Iraq: America stumbles on as the world watches

5/14/2004

THE whole world was watching. Some quarters were skeptical from the beginning. Others were supportive but not overwhelmingly so. The pre-emptive war business the United States embarked on more than a year ago was a serious departure from precedent. Targeting Iraq for the untested American strategy to attack first and ask questions later was a curious if unconvincing choice for many in the international community.

But that's all water down the Euphrates now. It is abundantly clear the "Mission Accomplished" declared from the festooned deck of an aircraft carrier last May was a presidential boast without backing. True, the "shock and awe" part of barging into Iraq and relieving Baghdad of its regime set an impressive military record for speed of war. But anything less in a lopsided contested between the greatest military power on earth and scattered Iraqi combat units would have been unthinkable.

Postwar Iraq proved to be more challenging, especially when the Iraqis decided to keep the war going against their U.S. occupiers. The U.S. government likes to lump all those who won't lay down their arms to accept American direction and control of their government, their oil industry, and their way of life as insurgents akin to terrorists. But not all those who revolt against their liberators are agitators in search of a cause.

They are Iraqis in search of independence from foreigners running their country and patrolling their streets with armed military. But war is hell and America stumbles on, no closer to stability in the region or an exit strategy in Iraq than when the pre-emptive Bush doctrine was deployed against the irksome nemesis of the Bush clan.

And despite the fact that citizens were lied to about the primary rationale for giving pre-emptive war practical use in Iraq, Americans still support their commander in chief and his campaign to convert Iraq into a democratic oasis in a region dominated by theocratic and autocratic rule. That support is borne of the unshakable belief that the President and his lieutenants would never steer them wrong or put their sons and daughters at risk without good reason.

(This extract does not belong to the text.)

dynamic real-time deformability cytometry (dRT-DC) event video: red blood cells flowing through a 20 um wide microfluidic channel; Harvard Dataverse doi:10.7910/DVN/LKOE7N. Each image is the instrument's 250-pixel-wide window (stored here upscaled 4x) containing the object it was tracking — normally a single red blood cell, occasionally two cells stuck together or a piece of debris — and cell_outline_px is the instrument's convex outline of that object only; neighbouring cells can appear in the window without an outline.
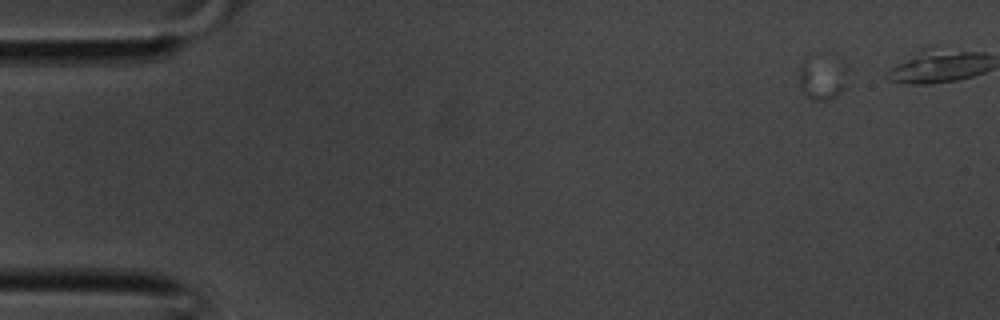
{"species": "common noctule bat (a hibernating species)", "species_latin": "Nyctalus noctula", "temperature_condition": "room temperature", "stored_images_in_passage": 4, "segment_of_instrument_passage": [1, 2], "camera_frame_rate_fps": 3000, "um_per_image_px": 0.085, "animal": {"sex": "male", "body_mass_g": 20.1, "forearm_length_mm": 53.5}, "frame": {"image": 1, "passage_image": 2, "time_ms": 0.333, "image_size_px": [1000, 320], "cell_outline_px": [[848, 68], [844, 88], [836, 96], [828, 100], [816, 100], [808, 96], [800, 88], [800, 68], [804, 60], [812, 52], [844, 64]], "centroid_in_image_um": [69.89, 6.56], "position_along_channel_um": 15.1, "area_um2": 12.48}}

But public acceptance has dipped slightly. The Bush war against Iraqi holdouts is going badly. Assaults and ambushes against American soldiers are intensifying and casualties are climbing. The dead are coming home in flag-draped coffins on cargo conveyor belts as far as a photographer's eye can see. The disturbing sight could not be withheld from the public forever. Close to 800 troops have been killed. Thousands more have been maimed.

Unbeknownst to those risking life and limb in hostile Iraq, their commander in chief and key lieutenants were increasing the danger to them and their countrymen. They were doing it by allowing the abuse of Iraqi prisoners by American soldiers to continue unchallenged until everything from gross degradation to sexual assault, torture, and murder was graphically exposed to the world in pictures and videotapes taken by the cheeky American tormentors.

It was not the actions of a few, as asserted by an incumbent president running for re-election, but widespread mistreatment, as documented by the Red Cross. For a year, the organization says, it made repeated attempts in person and in writing to top U.S. officials to stop the abuses. Failing that, a month after the Pentagon finally decided to investigate one soldier's account in January, the Red Cross gave its full report to coalition forces.

Suddenly the whole world knew of American-made atrocities. Arab animosity toward all things American erupted with a vengeance not seen from the West Bank to Egypt and beyond. Belated apologies by the Bush Administration are worthless. There's no damage control for what Americans did to demean Islamic culture. And the American President standing by his man who presided over the debacle only inflames Arab sensibilities.

The death sentences of Americans, in and out uniform, have been written. The videotaped beheading of an American in Iraq starts a new wave of craziness. What happened for months at American-controlled Iraqi prisons was toxic. It played right into the anti-American rhetoric of terrorist recruiters everywhere. God knows what lasting hate they will breathe into receptive generations of new recruits.

With the rest of the world, Osama Bin Laden is also watching as America struggles to put the best face on its self-inflicted PR nightmare in Iraq and throughout the Arab global community. No doubt the mastermind of 9/11 is pleased with the considerable work the Bush Administration has unwittingly done on al-Qaeda's behalf.